Хрипун почувствовал, словно вокруг что–то переменилось.
Он явственно слышал, что откуда–то из чащи потек жаркий, страстный женский шепот. Каждый дюйм пещеры заполнял умоляющий призыв.
Кийт прислушался, и ему показалось, будто он разбирает в этом мерном, как прибой, шепоте одну–единственную, обжигающую чувства фразу:
«Иди ко мне… иди ко мне… иди ко мне…»
Странное опьянение волнами окутывало его мускулистое тело с головы до ног. Такого невероятного, мучительного возбуждения Хрипун не испытывал уже давно. Казалось, он снова превратился в нетерпеливого девственного юнца, мечтающего о первой настоящей встрече с женщиной, мечтающего познать свою желанную.

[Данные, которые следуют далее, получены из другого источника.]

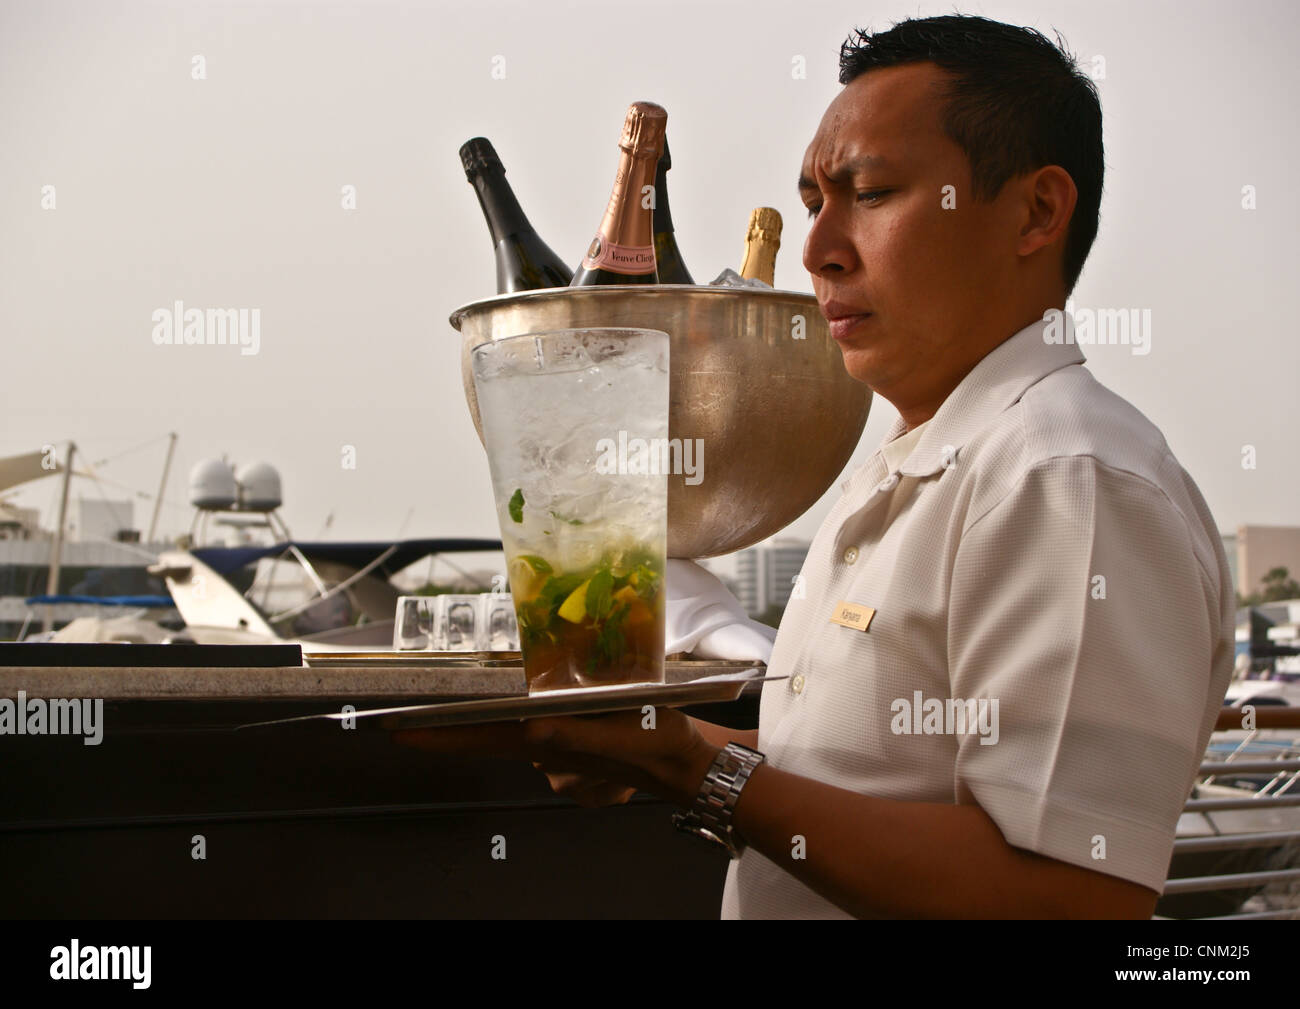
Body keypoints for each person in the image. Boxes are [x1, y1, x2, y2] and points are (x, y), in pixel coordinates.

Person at [398, 14, 1235, 919]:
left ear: (1036, 212)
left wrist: (696, 767)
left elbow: (1069, 897)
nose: (818, 248)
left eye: (870, 192)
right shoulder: (927, 464)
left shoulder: (1070, 476)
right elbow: (863, 777)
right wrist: (644, 742)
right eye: (812, 203)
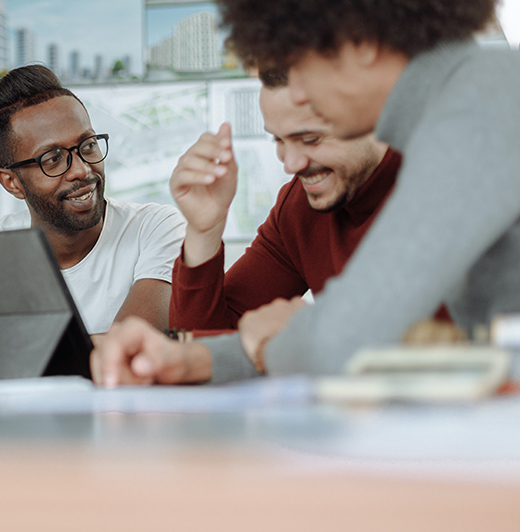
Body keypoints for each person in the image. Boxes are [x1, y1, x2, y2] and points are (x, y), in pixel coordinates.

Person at [91, 0, 520, 387]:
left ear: (359, 43)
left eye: (301, 67)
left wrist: (284, 336)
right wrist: (186, 360)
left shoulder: (485, 103)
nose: (298, 93)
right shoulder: (468, 100)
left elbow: (348, 336)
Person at [169, 68, 399, 337]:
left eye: (310, 139)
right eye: (278, 139)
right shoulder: (300, 207)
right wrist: (203, 232)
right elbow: (199, 348)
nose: (291, 165)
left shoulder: (444, 184)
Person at [0, 65, 186, 335]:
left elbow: (129, 347)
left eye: (88, 145)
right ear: (12, 183)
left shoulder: (155, 228)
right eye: (52, 159)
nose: (82, 170)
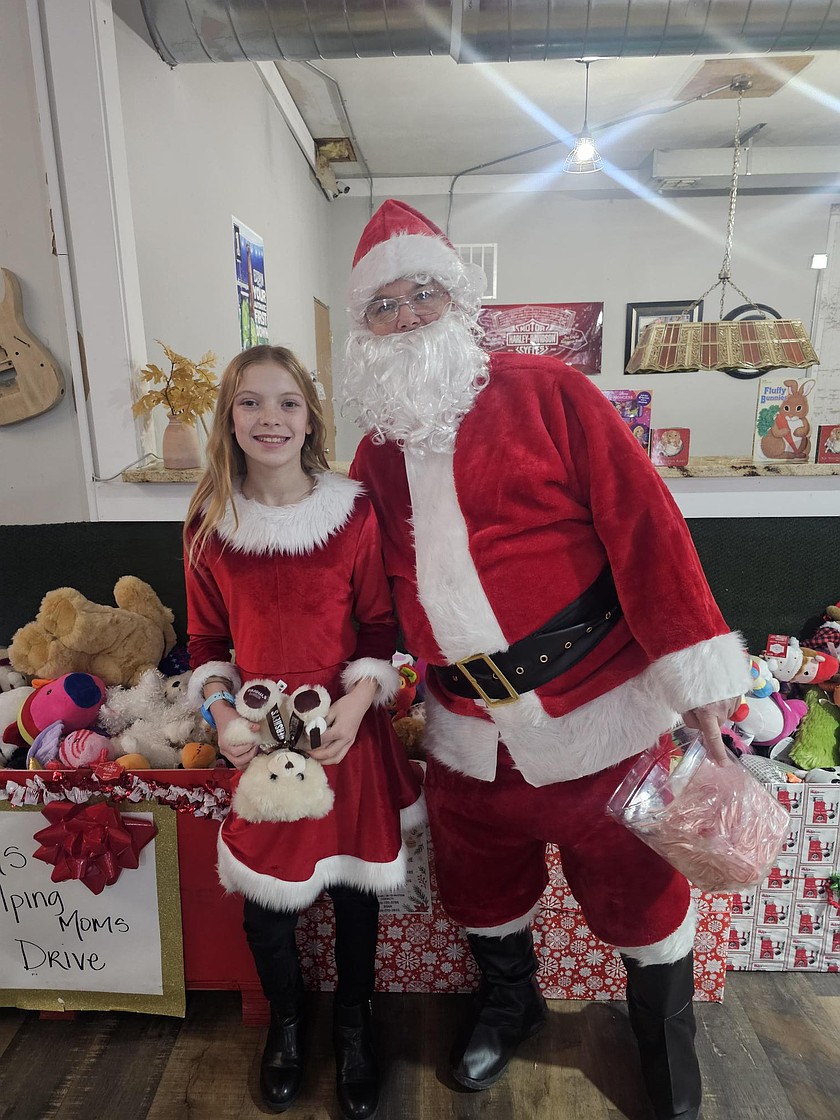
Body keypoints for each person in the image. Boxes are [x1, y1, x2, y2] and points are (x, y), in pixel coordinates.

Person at [340, 200, 751, 1120]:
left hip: (602, 712)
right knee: (483, 890)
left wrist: (700, 691)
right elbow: (365, 589)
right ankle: (510, 1003)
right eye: (384, 306)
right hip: (466, 737)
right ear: (363, 330)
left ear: (460, 303)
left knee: (643, 898)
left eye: (423, 295)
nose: (406, 317)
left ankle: (664, 1046)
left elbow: (650, 534)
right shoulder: (374, 452)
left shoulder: (550, 394)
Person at [183, 344, 424, 1118]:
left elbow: (380, 627)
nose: (270, 418)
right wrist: (221, 717)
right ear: (229, 418)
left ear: (310, 416)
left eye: (287, 402)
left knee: (354, 894)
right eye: (251, 402)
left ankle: (354, 1026)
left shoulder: (353, 511)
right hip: (259, 743)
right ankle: (287, 1028)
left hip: (342, 735)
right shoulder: (209, 521)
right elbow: (205, 647)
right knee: (266, 904)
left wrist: (358, 707)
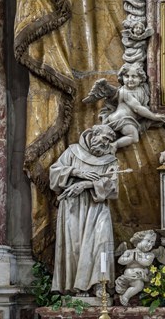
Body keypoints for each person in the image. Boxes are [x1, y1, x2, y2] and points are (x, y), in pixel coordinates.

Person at [50, 124, 120, 296]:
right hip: (73, 206)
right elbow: (54, 175)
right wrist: (77, 172)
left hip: (97, 206)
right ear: (93, 135)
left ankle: (99, 284)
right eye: (104, 138)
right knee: (76, 245)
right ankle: (78, 287)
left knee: (101, 241)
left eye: (110, 141)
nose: (106, 143)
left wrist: (88, 184)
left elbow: (113, 187)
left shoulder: (110, 160)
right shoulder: (73, 152)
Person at [103, 63, 165, 149]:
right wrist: (154, 117)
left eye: (134, 76)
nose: (130, 79)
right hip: (121, 120)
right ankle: (113, 146)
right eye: (127, 76)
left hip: (127, 119)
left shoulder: (141, 88)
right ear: (122, 77)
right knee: (134, 137)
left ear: (141, 79)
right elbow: (137, 108)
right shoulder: (124, 92)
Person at [115, 230, 157, 306]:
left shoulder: (150, 255)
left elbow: (146, 263)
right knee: (139, 284)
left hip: (142, 276)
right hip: (129, 275)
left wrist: (136, 257)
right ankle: (125, 297)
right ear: (138, 240)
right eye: (148, 241)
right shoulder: (129, 252)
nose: (150, 244)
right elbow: (120, 261)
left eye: (152, 242)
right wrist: (130, 258)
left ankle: (125, 296)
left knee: (140, 284)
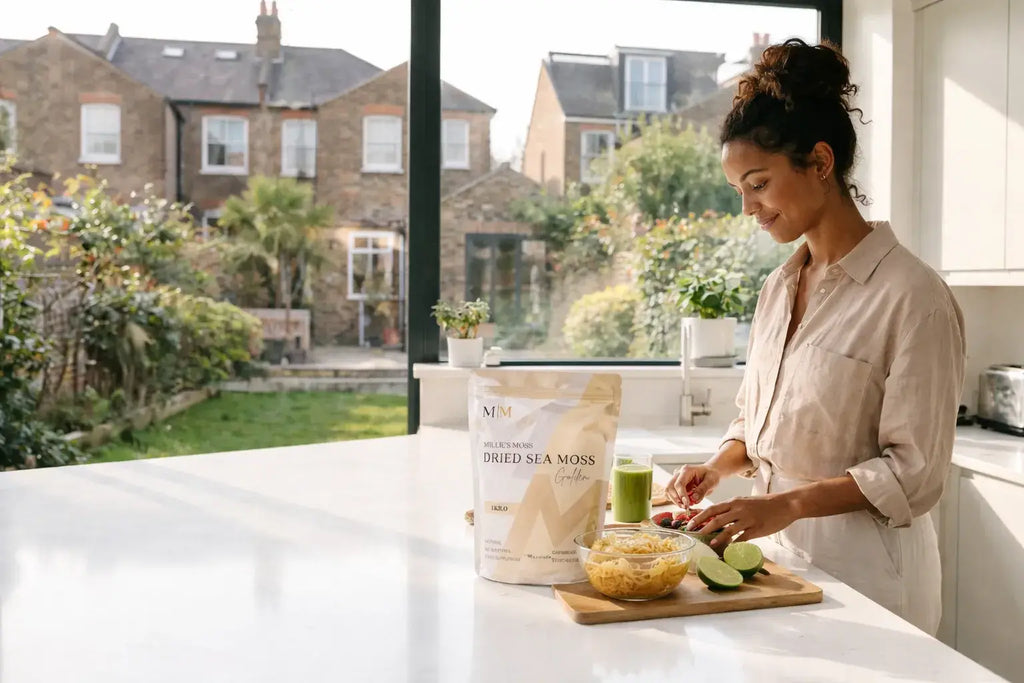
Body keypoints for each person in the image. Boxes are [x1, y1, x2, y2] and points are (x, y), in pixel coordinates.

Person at [665, 38, 966, 635]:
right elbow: (759, 419)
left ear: (820, 163)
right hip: (777, 565)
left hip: (873, 582)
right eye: (739, 192)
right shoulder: (778, 289)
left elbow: (915, 472)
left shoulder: (913, 297)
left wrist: (786, 505)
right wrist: (722, 464)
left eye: (758, 184)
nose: (748, 208)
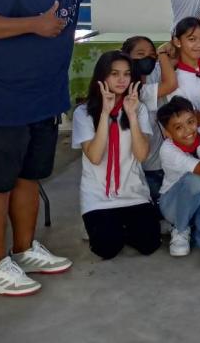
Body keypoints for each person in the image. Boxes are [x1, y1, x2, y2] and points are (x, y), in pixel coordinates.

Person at [0, 0, 188, 296]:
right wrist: (34, 24)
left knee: (29, 179)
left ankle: (23, 250)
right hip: (5, 102)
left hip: (44, 101)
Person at [70, 51, 159, 261]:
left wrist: (131, 115)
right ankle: (101, 224)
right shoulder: (83, 112)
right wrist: (104, 113)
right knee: (107, 249)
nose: (122, 80)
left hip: (133, 193)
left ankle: (120, 224)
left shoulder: (139, 109)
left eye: (127, 74)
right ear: (102, 76)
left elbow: (142, 155)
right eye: (114, 74)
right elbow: (94, 156)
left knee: (149, 244)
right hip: (99, 197)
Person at [157, 97, 200, 259]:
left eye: (190, 122)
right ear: (167, 133)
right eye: (178, 127)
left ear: (196, 117)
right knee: (197, 179)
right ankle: (180, 228)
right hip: (173, 204)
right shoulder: (167, 150)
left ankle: (190, 226)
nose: (188, 130)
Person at [120, 35, 177, 202]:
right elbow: (171, 84)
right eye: (140, 54)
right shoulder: (133, 90)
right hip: (147, 165)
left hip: (163, 161)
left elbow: (174, 61)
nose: (147, 58)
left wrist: (170, 47)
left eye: (152, 54)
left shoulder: (154, 72)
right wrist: (162, 53)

«Иди ко мне… иди ко мне… иди ко мне… Зеленоглазая Ратта ждет тебя…» — повторил таинственный голос, и от каждого слова все тело Кийта покрывалось гусиной кожей.
Душа его изнывала от сладостного восторга, и тело словно стало набухать, подчиняясь возбуждению. От восторга он вскочил, хотя даже не понимал, кто такая Зеленоглазая Ратта и почему она вдруг ждет его поздней ночью.
Эйфория подчинила его мозг. Блаженство обдувало сознание сладостными горячими потоками. Нечто подобное бывало с ним когда–то давно, в юности во время учебы в школе Аббатства.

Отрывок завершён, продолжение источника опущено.